In the end, I would conclude that doubt is not the opposite of faith. Disobedience is the opposite of faith. Furthemore, certainty is not a sign of faith, but a sign of idolatry because certainty requires no faith. What do you think?
One of my favorite poems of all time is Tennyson’s “In Memoriam.” Written over a 17-year period, the lengthy piece describes Tennyson’s struggle with doubt, brought on by the death of a close friend as well as discoveries concerning evolution and science. (I love how the poem addresses doubt from both emotional and intellectual angles.) One of the most quoted lines of the poem is, “there lives more faith in honest doubt, believe me, than in all the creeds.”

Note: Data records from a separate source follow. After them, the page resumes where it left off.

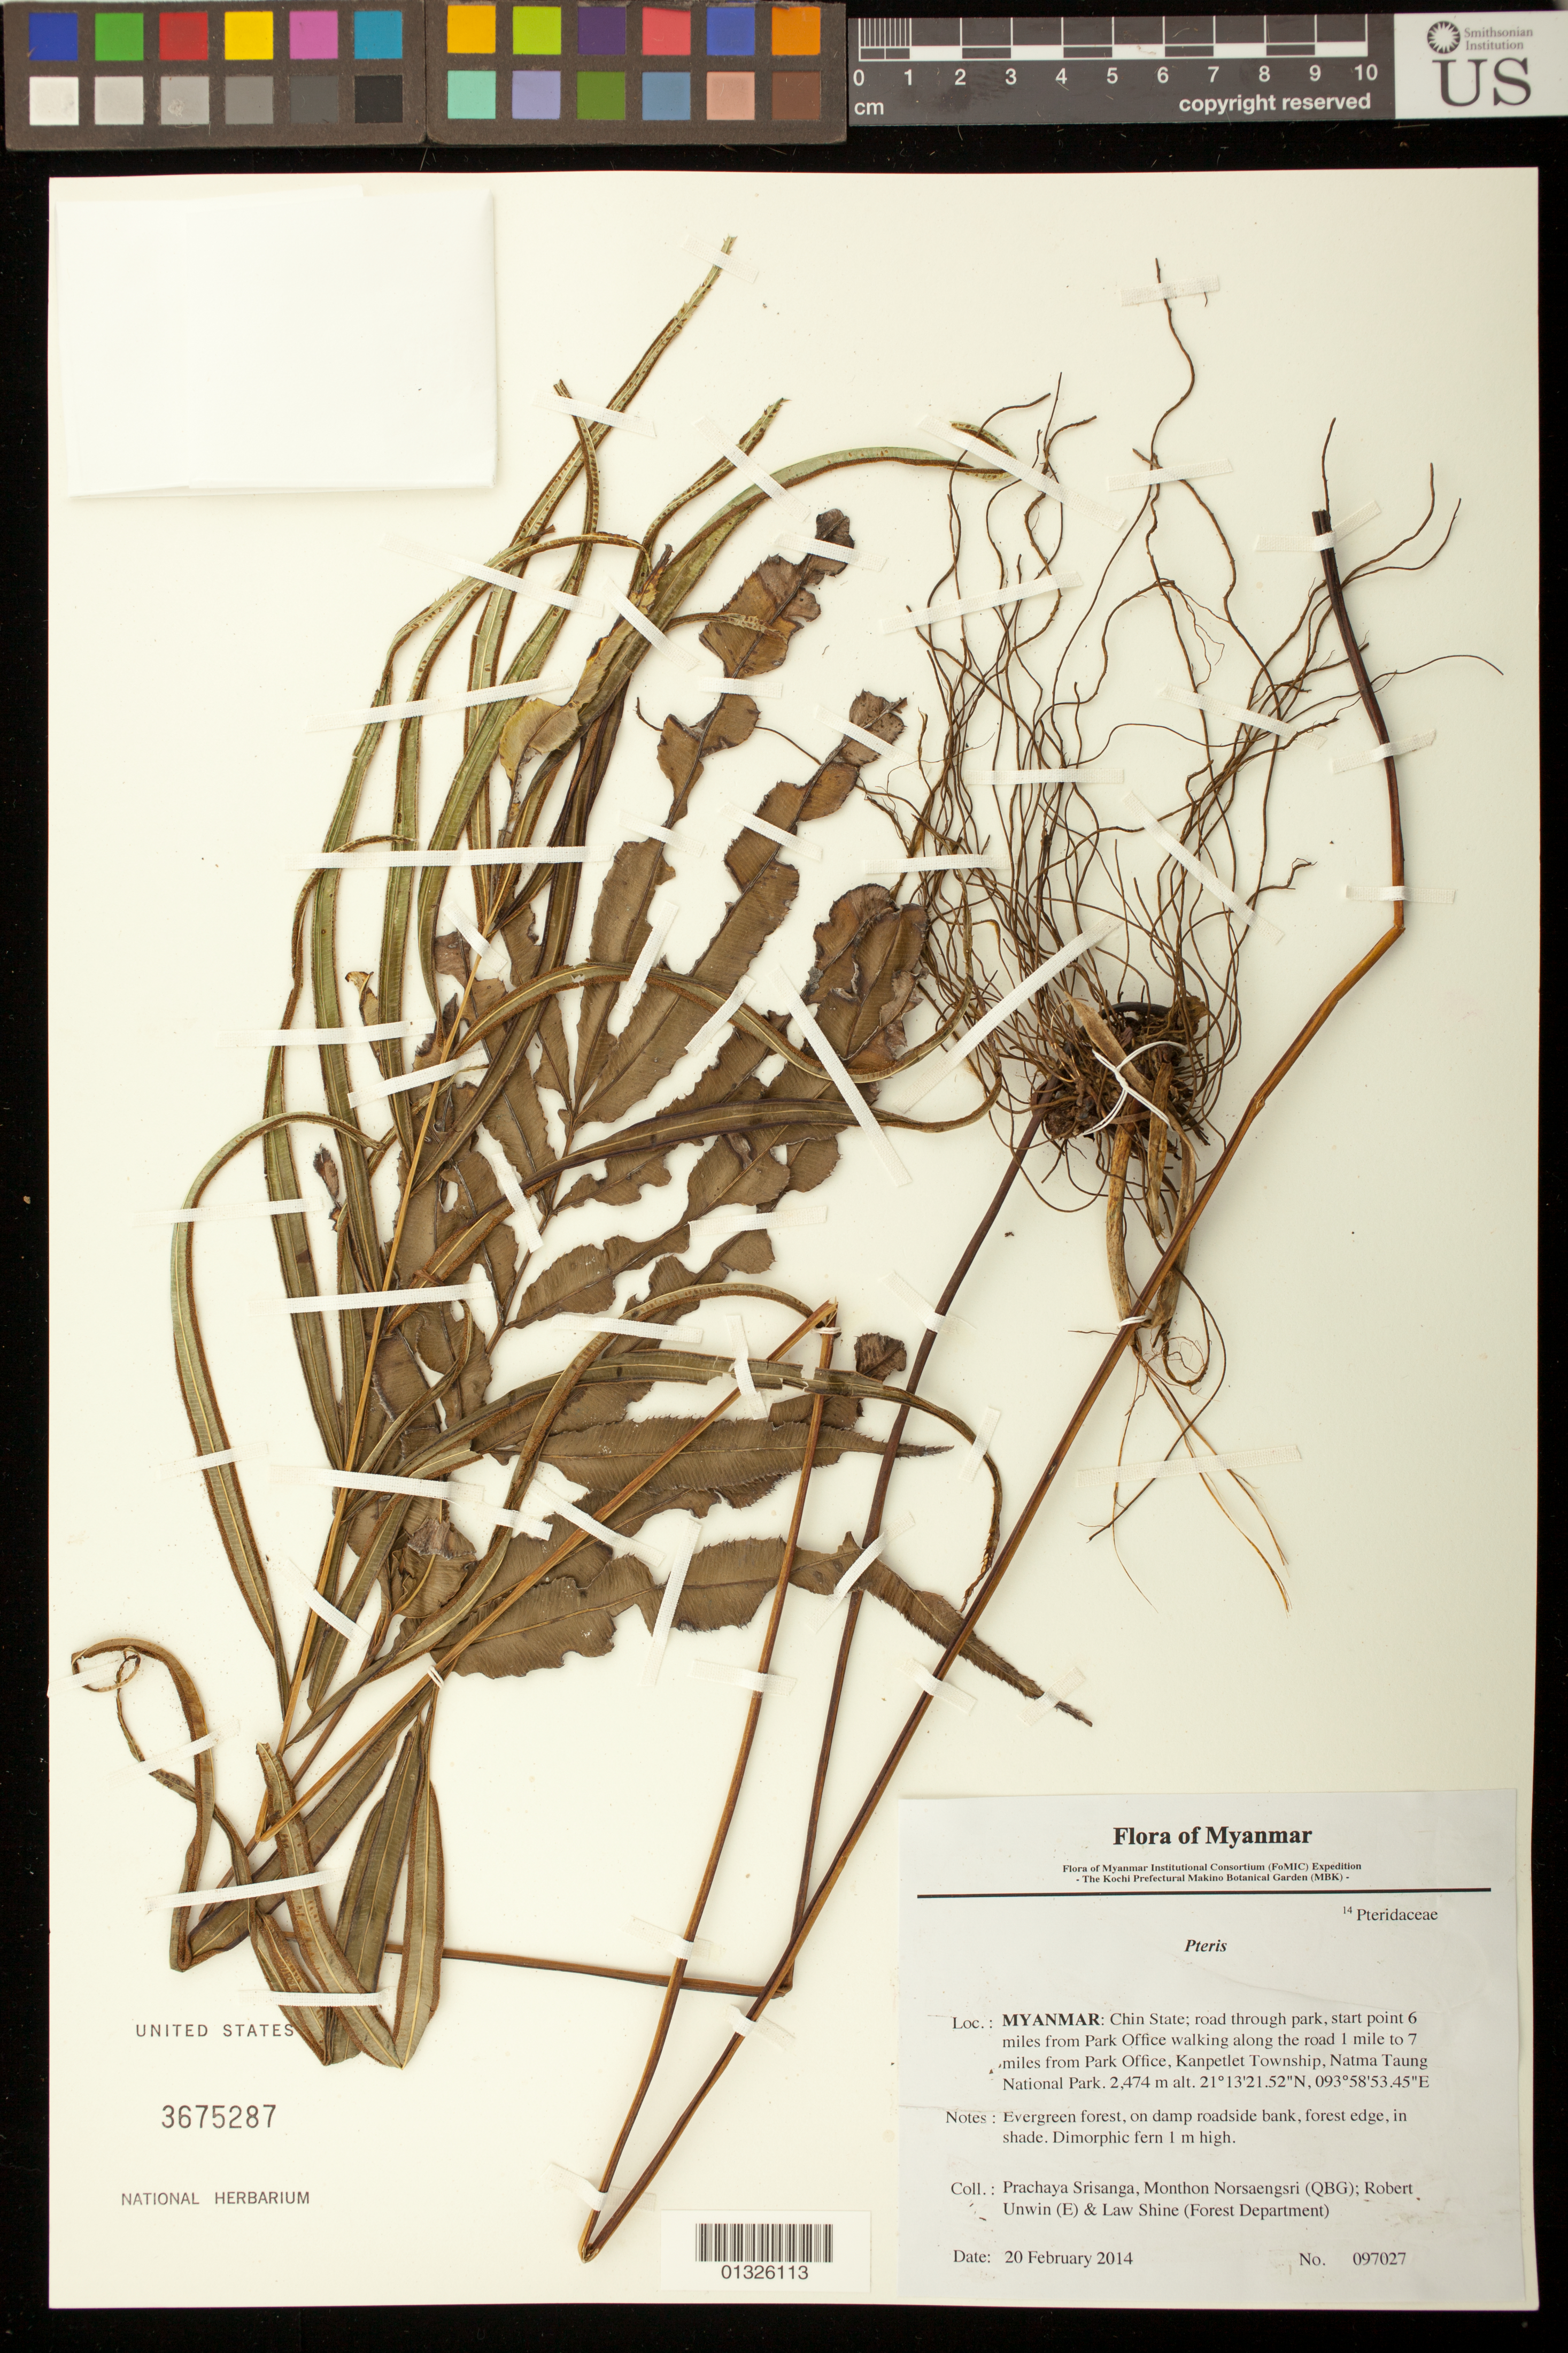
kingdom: Plantae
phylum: Tracheophyta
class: Polypodiopsida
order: Polypodiales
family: Pteridaceae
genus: Pteris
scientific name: Pteris sp.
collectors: P. Srisanga, M. Norsaengsri, R. Unwin & L. Shine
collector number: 97027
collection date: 2014-02-20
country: Myanmar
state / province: Chin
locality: Road through park, start point 6 miles from Park Office walking along the road 1 mile to 7 miles from Park Office, Kanpetlet Township, Natma Taung National Park.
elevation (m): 2474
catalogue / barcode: US 3675287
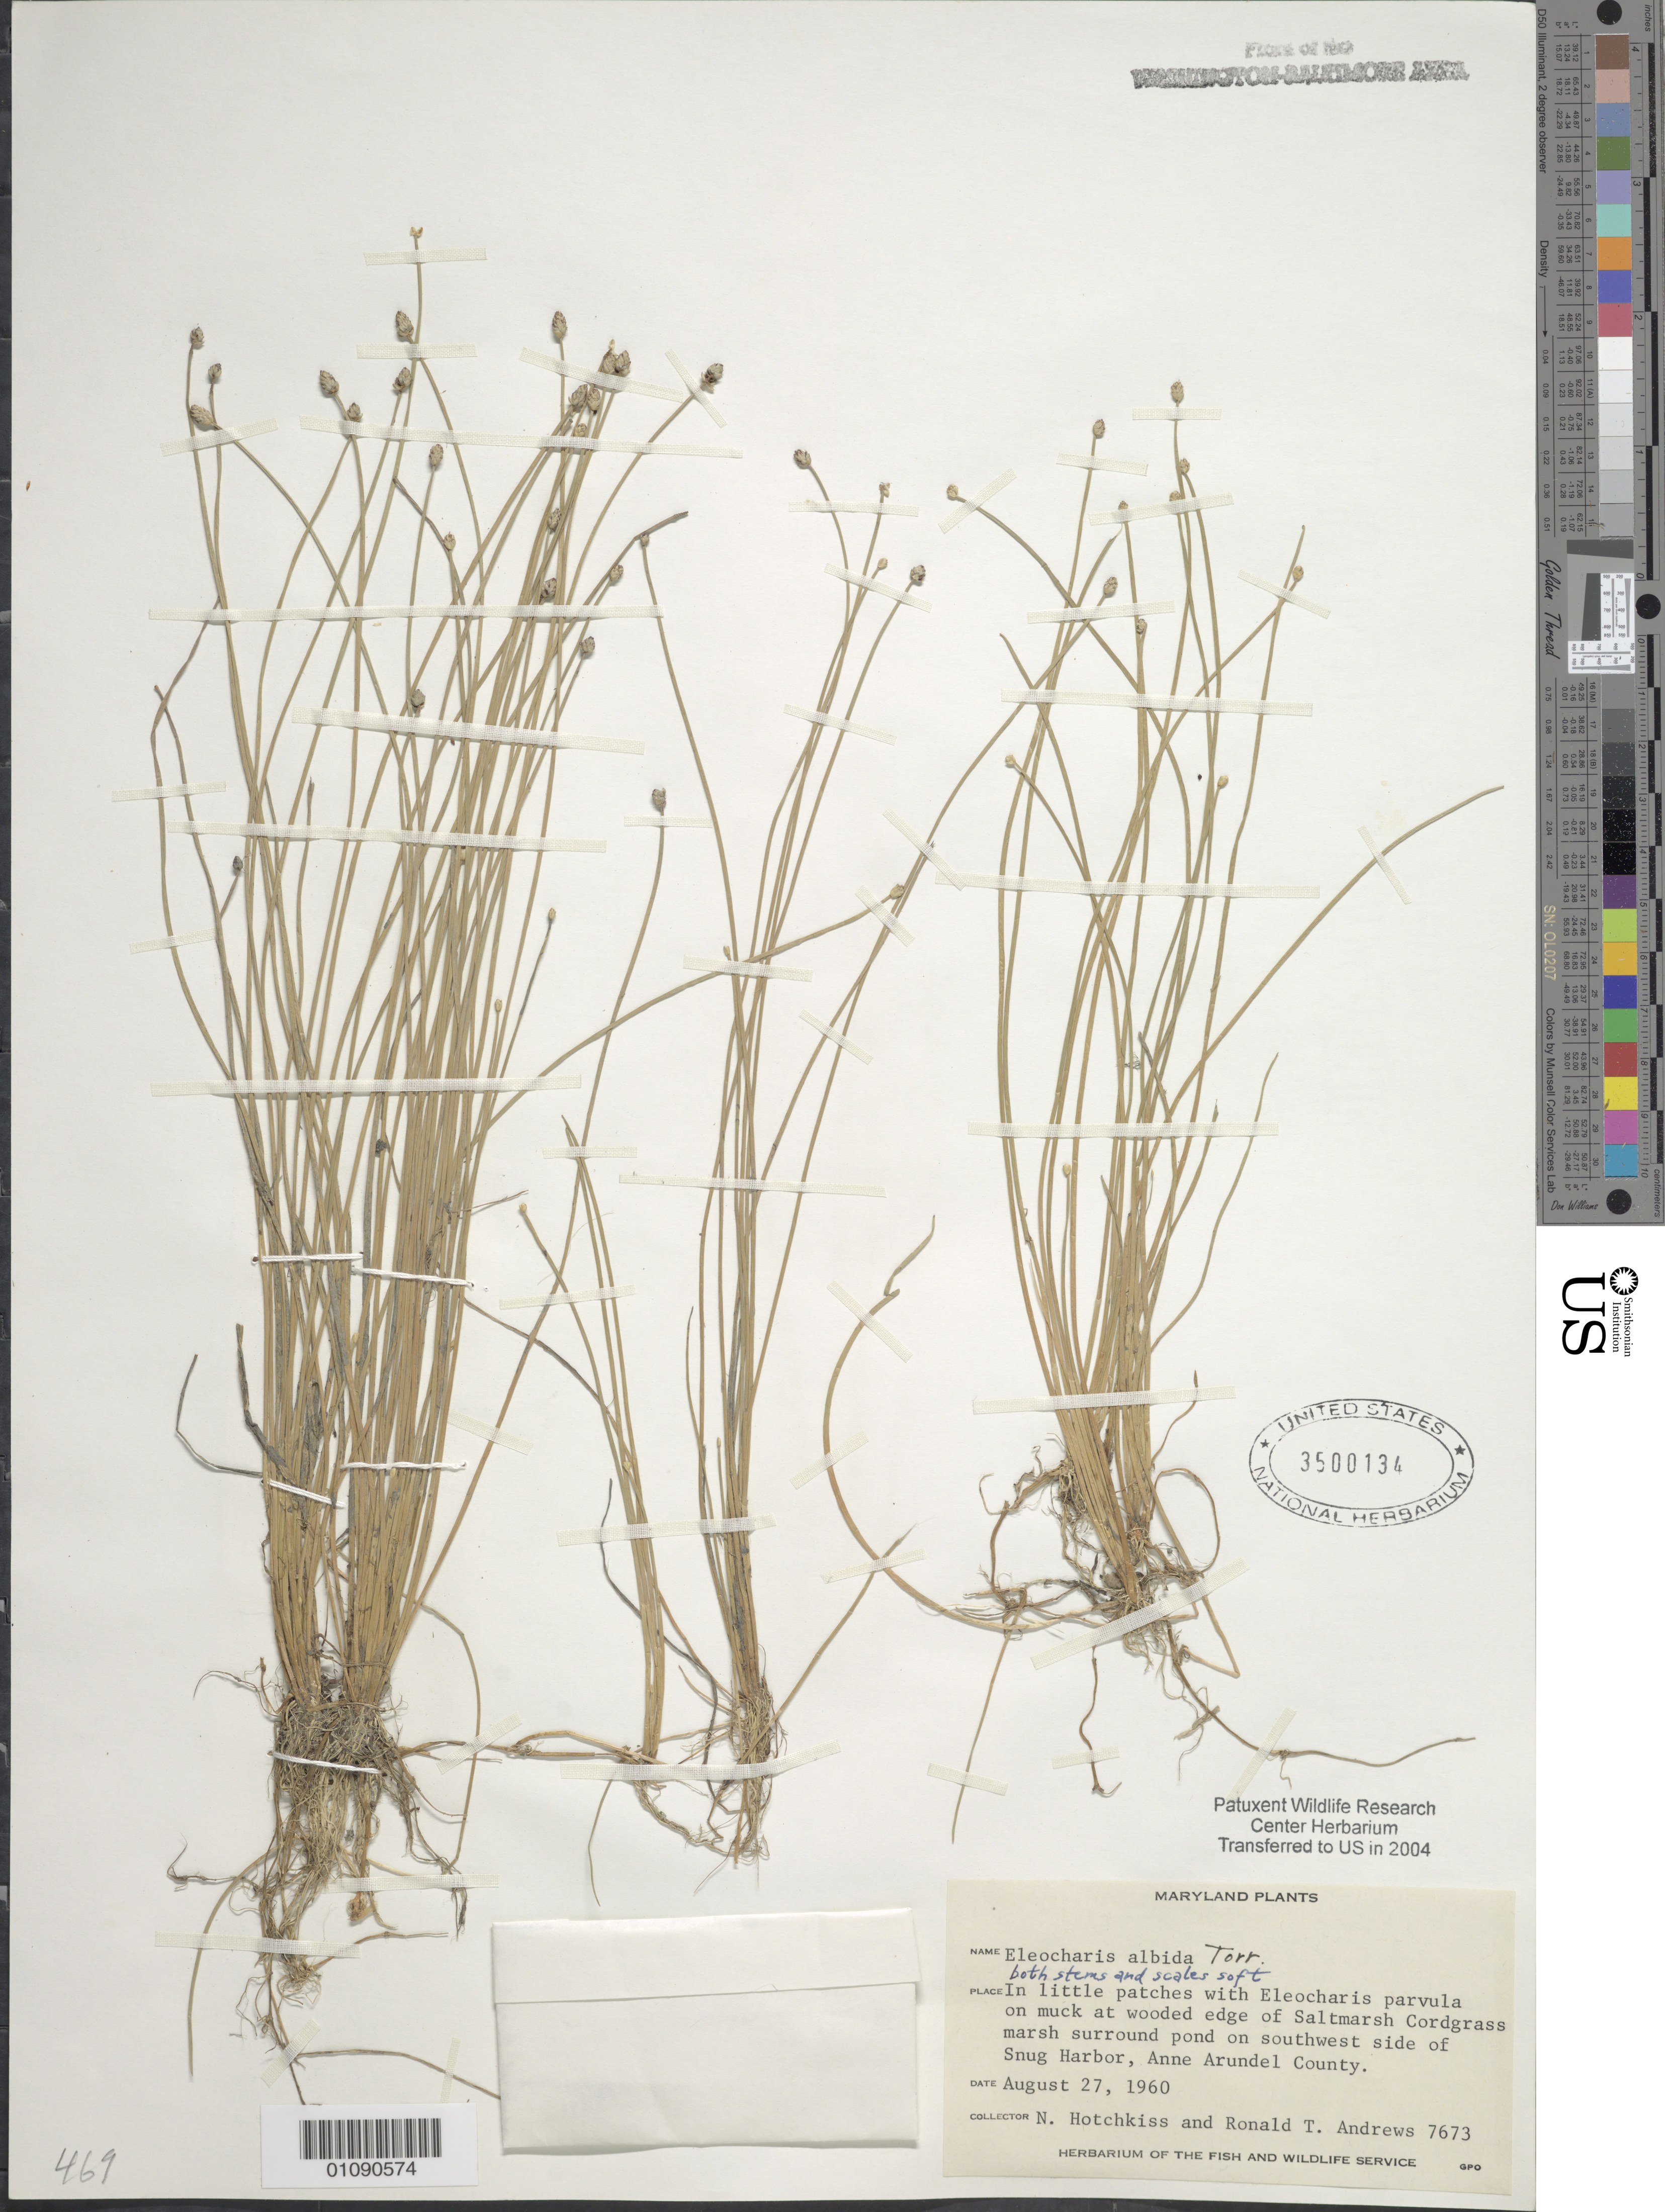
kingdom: Plantae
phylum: Tracheophyta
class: Liliopsida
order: Poales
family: Cyperaceae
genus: Eleocharis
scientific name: Eleocharis albida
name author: Torr.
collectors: N. Hotchkiss & R. T. Andrews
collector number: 7673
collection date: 1960-08-27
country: United States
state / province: Maryland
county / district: Anne Arundel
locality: On S.W. side of Snug Harbor.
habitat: In little patches with Eleocharis parvula on muck at wooded edge of Saltmarsh Cordgrass marsh surround[ing] pond.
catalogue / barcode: US 3500134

However, my favorite lines, the ones that to me best describe the painful experience of doubt (both doubting theology and doubting God Himself), come at the end of the poem. I like that for Tennyson, resolution comes, not from reason or proof or certainty, but from faith.
That which we dare invoke to bless,
Our dearest faith, our ghastliest doubt;
He, They, One, All, within, without,
The power in darkness whom we guess-
I found Him not in world or sun
Or eagle's wing, or insect eye
Nor through the questions men may try
The petty cobwebs we have spun.
If e’eer when faith had fallen asleep
I heard a voice ‘believe no more,’
And heard an ever-breaking shore
That tumble din the godless deep,
A warmth within the breast would melt
The freezing reason’s colder part,
And like a man in wrath the heart
Stood up and answers, ‘ I have felt.’
No, like a child in doubt and fear:
But that blind clamor made me wise;
Then was I as a child that cries,
But crying knows his father near;
And what I am beheld again
What is, and no man understands;
And out of darkness came the hands
That reach through nature, molding men.